<<
>>

ДОЧКИ-МАТЕРИ

Когда Стелла Филипповна вошла в кабинет — нарумяненная, с высокой прической в стиле 50-х годов, с каракулевой муфтой в руках, — невольно подумалось о ее возрасте. Словно читая мои мысли, Стелла Филипповна на­чала беседу именно с того, о чем обычно женщины говорить избегают.

— Мне 65 лет. Я на пенсии. Недавно вот, полгода примерно, вышла замуж.

Я спокойно и внимательно смотрел на клиентку. Интеллигентное лицо, ис­кусно подкрашенные волосы, добротная, со вкусом подобранная одежда, красивые и ухоженные руки с изысканным маникюром. Шестидесяти пяти лет этой даме никак нельзя было дать.
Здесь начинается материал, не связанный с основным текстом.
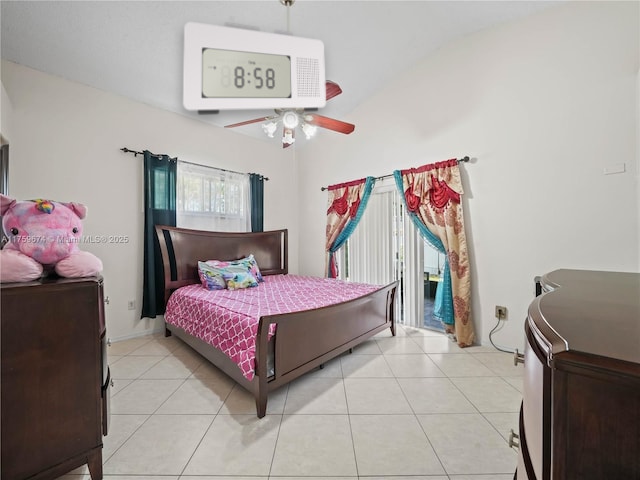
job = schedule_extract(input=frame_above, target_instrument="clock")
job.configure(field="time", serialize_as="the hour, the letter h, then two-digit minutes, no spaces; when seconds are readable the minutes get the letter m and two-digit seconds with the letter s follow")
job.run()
8h58
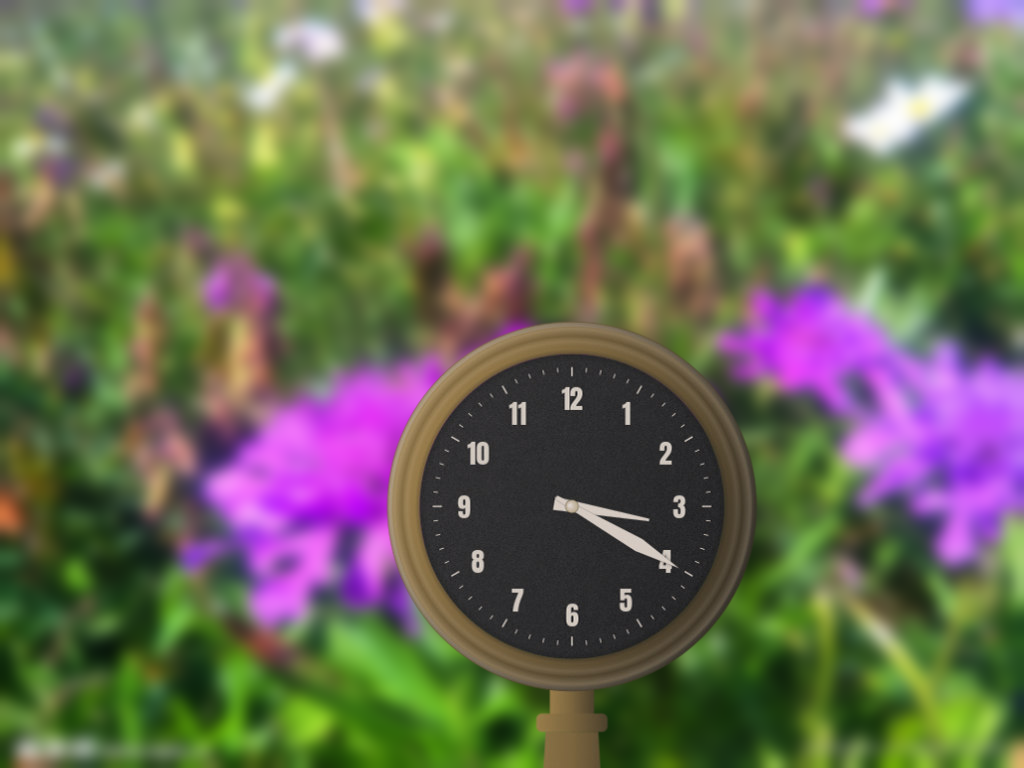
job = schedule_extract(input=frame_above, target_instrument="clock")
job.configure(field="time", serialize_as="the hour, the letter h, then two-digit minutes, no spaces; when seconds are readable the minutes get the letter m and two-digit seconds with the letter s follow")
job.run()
3h20
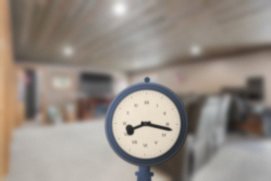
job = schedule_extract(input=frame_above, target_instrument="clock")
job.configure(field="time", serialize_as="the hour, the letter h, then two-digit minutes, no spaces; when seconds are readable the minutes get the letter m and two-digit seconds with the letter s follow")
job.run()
8h17
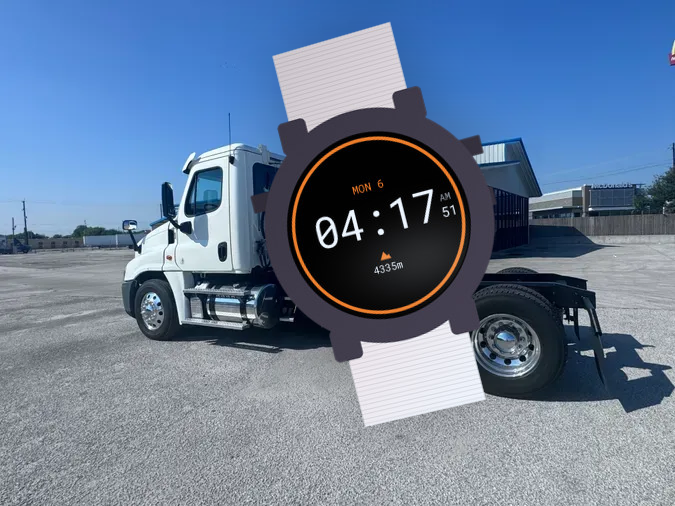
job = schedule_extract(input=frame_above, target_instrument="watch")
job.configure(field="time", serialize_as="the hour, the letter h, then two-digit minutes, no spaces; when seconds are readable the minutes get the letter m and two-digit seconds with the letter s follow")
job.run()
4h17m51s
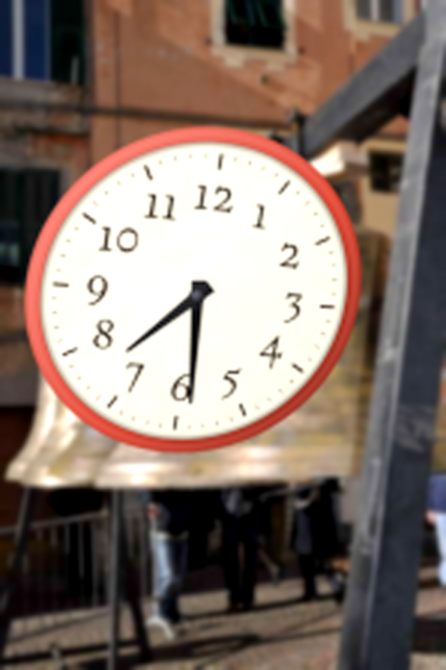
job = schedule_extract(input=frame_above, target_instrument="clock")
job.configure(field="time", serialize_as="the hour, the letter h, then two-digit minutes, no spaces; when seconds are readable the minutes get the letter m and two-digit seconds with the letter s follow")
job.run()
7h29
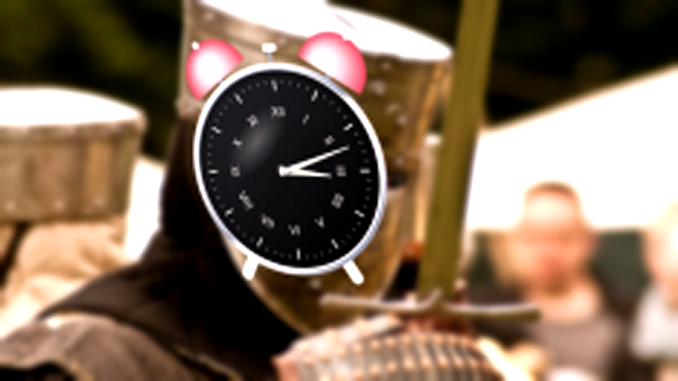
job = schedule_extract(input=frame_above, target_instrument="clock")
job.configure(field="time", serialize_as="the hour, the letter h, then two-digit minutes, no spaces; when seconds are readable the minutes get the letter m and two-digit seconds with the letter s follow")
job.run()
3h12
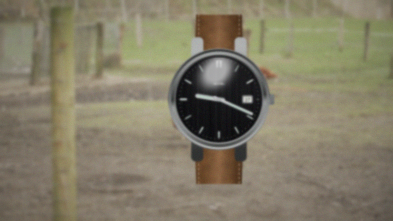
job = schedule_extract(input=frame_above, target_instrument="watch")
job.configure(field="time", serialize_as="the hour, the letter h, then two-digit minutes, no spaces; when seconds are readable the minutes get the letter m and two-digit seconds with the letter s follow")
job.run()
9h19
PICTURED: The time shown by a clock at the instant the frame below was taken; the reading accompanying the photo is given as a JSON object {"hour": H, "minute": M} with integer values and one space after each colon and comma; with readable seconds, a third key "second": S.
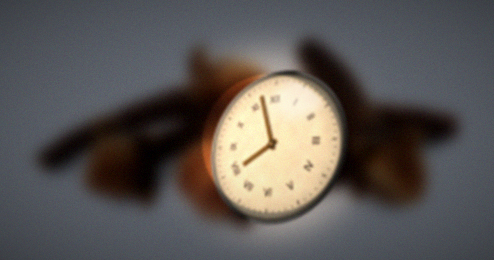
{"hour": 7, "minute": 57}
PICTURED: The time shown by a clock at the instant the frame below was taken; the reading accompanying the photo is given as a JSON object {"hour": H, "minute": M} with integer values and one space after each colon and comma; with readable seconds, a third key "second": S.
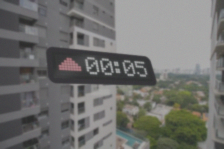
{"hour": 0, "minute": 5}
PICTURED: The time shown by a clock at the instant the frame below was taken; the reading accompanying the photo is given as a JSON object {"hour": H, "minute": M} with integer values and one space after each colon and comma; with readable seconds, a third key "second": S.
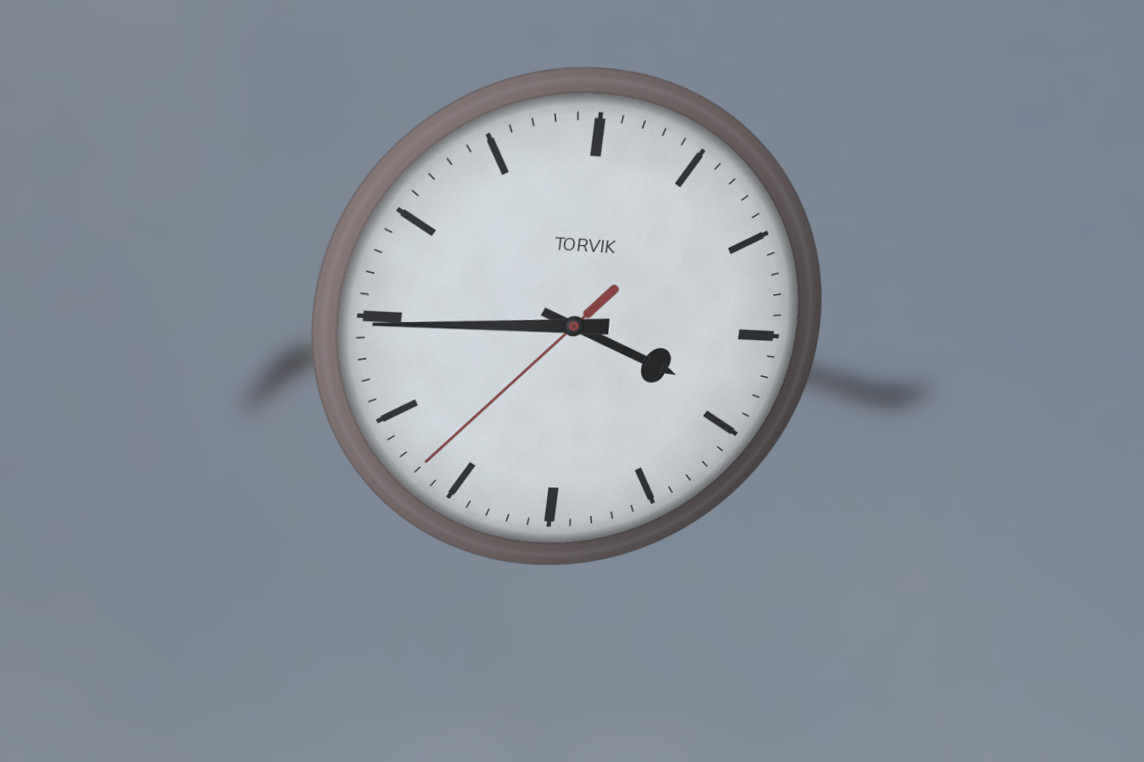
{"hour": 3, "minute": 44, "second": 37}
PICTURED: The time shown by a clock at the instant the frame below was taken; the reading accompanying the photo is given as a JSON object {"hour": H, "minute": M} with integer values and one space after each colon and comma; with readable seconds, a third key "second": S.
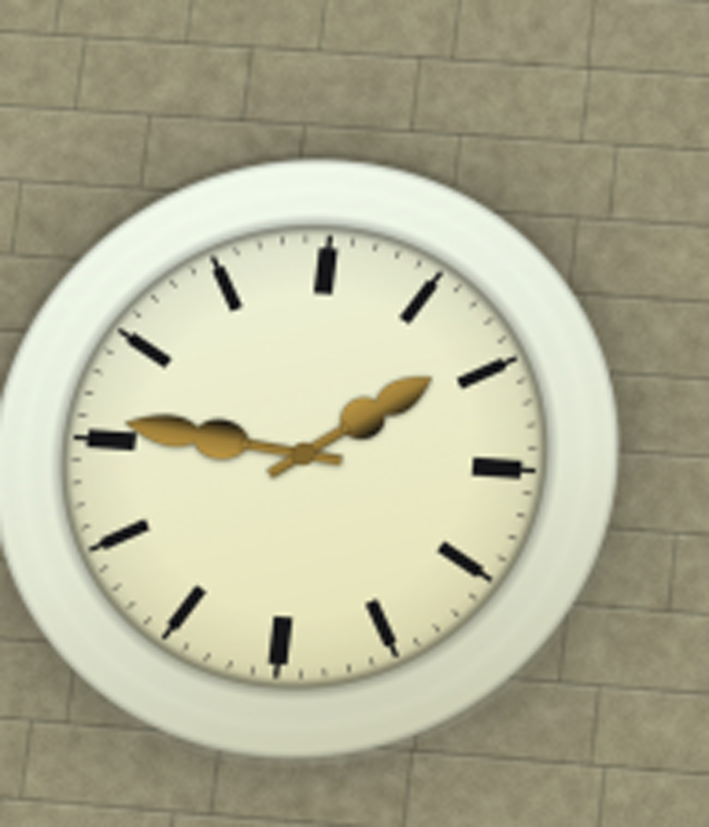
{"hour": 1, "minute": 46}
Даже едва заметная полнота шла ей, подчеркивая женственность и свежесть кожи лица.

— Не скажешь, что вам шестьдесят пять, — не удержался я от компли­мента.

— Благодарю вас. Я знаю, — спокойно и по-деловому ответила Стелла Фи­липповна.

— Так вот, я продолжаю, — чувствовалось что она знает себе цену, при­выкла повелевать и не склонна к лишним разговорам и сентиментальнос­тям. — Полгода тому я вышла замуж.

Вторично за своего первого супруга, с которым мы развелись около тридцати лет назад. К вам у меня вот какое дело... Видите ли, он у меня вызывает такое раздражение, что временами я готова его... — она помолчала, но пальцы рук слегка сжались, очевидно рефлекторно. В этот момент мы оба, вероятно, подумали о том, какого сло­ва она не произнесла.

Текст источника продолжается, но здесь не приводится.